I thought this comment deserved a wider audience.

THAT is what I want from a newspaper or TV news organization,W-5, not unending editorializing.

This is the tragedy of Union shops,when they're no longer profitable,the mickey-mouse rules of the fantasy world of organized labour take precedent over the well-being of the employees.

Weren't many of you ideologically opposed to the auto sector bailouts by the US, Canadian, and Ontario governments?

Had you gotten your way, wouldn't that have essentially thrown up to 52,000 Canadian auto sector workers on your sword for a principle?

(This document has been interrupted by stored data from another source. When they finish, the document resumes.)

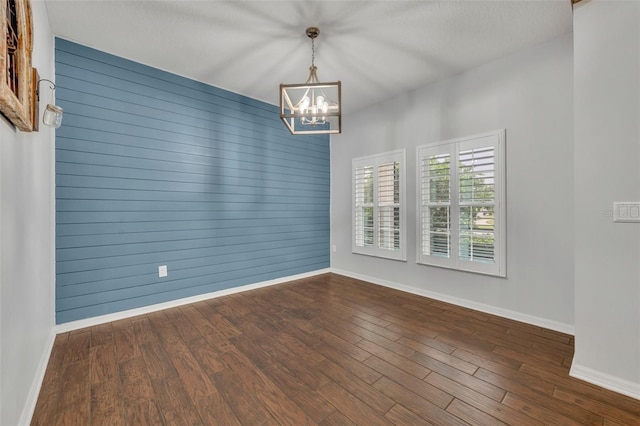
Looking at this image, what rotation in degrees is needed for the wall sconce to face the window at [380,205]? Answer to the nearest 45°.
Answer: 0° — it already faces it

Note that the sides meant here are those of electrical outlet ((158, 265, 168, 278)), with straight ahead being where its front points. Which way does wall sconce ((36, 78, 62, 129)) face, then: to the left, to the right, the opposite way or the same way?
to the left

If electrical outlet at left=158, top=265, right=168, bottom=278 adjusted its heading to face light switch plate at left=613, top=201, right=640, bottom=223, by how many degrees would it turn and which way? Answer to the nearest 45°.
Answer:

No, Davenport it wouldn't. We've been over this ground many times before. GM and Chrysler would have gone to zero, the bondholders and the shareholders get clobbered, the too-lavish pension plans get trimmed, and the unions get de-certified.

Then the assets are bought up by someone else and returned to production. Most of the laid off autoworkers would have been back to work after the dust settled, but without a union and under new management.

Bankruptcies are good. They de-lever industrial assets of failing businesses. Bankruptcies are the necessary risk side of capitalism. If there's real demand for the product, its production facilities get restarted under new management. If there's no real business case for its product, like this newspaper, then it's done. Murdoch offered to keep it going on his terms. And why not? He who pays the piper calls the tune. If these people were too stupid to keep their business alive under new management then they deserve to get flushed.

Now, have you actually got anything sensible to say?